Résumés
Résumé
À Montréal, dans la première moitié du 20e siècle, les détaillants indépendants de l'alimentation ont l'habitude de faire crédit à leur clientèle des milieux populaires, en leur permettant d'ouvrir un compte courant, réglé en principe à intervalles réguliers. À cette époque, pour une large part de la population, le revenu familial suffit à peine à couvrir les besoins de base et ne permet pas de faire face aux impondérables. Le crédit qu’accordent les détaillants de quartier donne au budget familial un peu de la souplesse qui lui manque et représente en quelque sorte un filet de sécurité à une époque où les revenus des familles ouvrières sont peu élevés et instables. Aussi, en dépit du danger d'endettement qu'il représente, il est activement recherché par les résidents des quartiers populaires.

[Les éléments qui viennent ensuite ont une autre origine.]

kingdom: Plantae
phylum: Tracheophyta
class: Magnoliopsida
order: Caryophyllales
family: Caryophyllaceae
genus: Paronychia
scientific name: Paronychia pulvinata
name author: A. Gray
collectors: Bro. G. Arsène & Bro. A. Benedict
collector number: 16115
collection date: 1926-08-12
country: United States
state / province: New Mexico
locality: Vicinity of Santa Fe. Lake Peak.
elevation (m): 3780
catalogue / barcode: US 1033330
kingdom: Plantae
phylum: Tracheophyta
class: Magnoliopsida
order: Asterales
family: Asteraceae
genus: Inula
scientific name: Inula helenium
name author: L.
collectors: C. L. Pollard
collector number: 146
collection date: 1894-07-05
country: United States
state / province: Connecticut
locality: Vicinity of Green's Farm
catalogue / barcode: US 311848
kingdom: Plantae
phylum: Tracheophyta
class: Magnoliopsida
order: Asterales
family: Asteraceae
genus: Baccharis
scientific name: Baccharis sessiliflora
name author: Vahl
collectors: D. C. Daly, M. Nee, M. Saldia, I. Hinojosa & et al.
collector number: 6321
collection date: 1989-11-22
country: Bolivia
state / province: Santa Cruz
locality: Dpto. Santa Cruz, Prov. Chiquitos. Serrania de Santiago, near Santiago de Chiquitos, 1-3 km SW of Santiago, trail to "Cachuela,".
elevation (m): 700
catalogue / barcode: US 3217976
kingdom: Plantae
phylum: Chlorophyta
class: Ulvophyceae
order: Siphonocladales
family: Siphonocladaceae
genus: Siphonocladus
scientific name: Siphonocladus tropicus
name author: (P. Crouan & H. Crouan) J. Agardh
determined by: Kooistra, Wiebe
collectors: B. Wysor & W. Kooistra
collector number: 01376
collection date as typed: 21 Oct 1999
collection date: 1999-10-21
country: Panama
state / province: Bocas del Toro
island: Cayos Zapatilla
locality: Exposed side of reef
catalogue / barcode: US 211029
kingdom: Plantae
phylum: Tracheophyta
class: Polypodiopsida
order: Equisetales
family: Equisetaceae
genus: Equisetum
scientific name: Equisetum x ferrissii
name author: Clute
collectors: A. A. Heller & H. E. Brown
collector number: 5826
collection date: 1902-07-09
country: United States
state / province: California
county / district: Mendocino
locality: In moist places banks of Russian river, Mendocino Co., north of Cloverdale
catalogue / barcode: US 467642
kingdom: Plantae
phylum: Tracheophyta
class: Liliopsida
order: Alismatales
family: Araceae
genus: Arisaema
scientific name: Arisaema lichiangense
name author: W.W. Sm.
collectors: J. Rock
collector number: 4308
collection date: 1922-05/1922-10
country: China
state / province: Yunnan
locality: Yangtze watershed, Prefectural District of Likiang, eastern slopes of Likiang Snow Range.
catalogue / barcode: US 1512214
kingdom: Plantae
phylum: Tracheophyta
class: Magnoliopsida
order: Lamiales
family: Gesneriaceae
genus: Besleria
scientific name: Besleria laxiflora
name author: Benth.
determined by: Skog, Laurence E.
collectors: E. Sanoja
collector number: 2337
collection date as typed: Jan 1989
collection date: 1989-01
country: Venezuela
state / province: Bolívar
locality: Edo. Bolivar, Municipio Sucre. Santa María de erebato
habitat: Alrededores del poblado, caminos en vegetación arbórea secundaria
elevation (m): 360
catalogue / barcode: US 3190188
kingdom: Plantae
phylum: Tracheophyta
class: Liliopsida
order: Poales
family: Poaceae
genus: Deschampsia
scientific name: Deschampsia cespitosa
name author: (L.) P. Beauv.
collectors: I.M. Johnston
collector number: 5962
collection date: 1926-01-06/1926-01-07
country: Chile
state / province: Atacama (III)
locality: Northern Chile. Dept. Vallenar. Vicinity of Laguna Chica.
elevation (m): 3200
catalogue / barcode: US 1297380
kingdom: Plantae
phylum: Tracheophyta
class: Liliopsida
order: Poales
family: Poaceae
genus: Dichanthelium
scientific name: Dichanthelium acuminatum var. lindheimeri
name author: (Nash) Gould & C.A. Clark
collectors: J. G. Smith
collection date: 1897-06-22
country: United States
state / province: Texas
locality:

Dans le contexte économique et social des années 1920 à 1940, et à ce moment de l'évolution du commerce de l'alimentation, les détaillants indépendants qui accordent crédit se trouvent placés dans une situation paradoxale. D'abord, le progrès important des chaînes de magasins dans le secteur de l'alimentation les inquiète vivement. Or tandis que les chaînes appliquent en principe la règle du « cash & carry », le crédit qu'accordent les détaillants indépendants leur permet de se distinguer de leurs concurrents et de retenir leur clientèle des quartiers populaires. Dans ce sens, cette pratique devient leur « arme favorite », suivant l'expression d'un contemporain. Il s'agit cependant d'une arme à deux tranchants. Pour la majorité des petits commerçants, dont les entreprises sont fragiles et manquent de capital, le crédit représente une charge considérable. Les détaillants les mieux établis se trouvent eux aussi partagés entre la crainte de perdre leur clientèle au profit des chaînes et le désir d'éliminer cette forme de crédit qu'ils ne gèrent pas nécessairement à profit.
Abstract
In Montreal in the first half of the 20th century, independent food retailers commonly extended credit to their working-class customers. The merchants allowed them to establish current accounts, which they settled (in theory at least) at regular intervals. During this period, for a large part of the population, family income was barely sufficient to cover the basic necessities and left little for unforeseen circumstances. The credit that neighbourhood grocers extended allowed family budgets a degree of flexibility and represented a sort of safety net during a period before the introduction of state welfare programmes. Despite the danger of falling deeper and deeper into debt, residents of working-class neighbourhoods actively searched out merchants who would provide credit.
In the socio-economic context of the years between 1920 and 1940, and at this stage in the history of food retailing, independent grocers who extended credit found themselves in a paradoxical situation. In the first place, they were worried by the rapid expansion of chain grocery stores. While the chain stores applied the principle of "cash and carry", independent retailers used credit to differentiate themselves from their competitors and to retain their working-class clientele. This practice became their "favorite weapon", as one contemporary put it. It was, however, a double-edged sword, particularly for the majority of small retailers, whose businesses were fragile and lacked capital. Credit was a considerable financial burden for these shopkeepers. For their part, the most stable grocers were torn between the fear of losing their customers to the chains or to their competitors and their desire to eliminate this form of credit which they had difficulty managing profitably.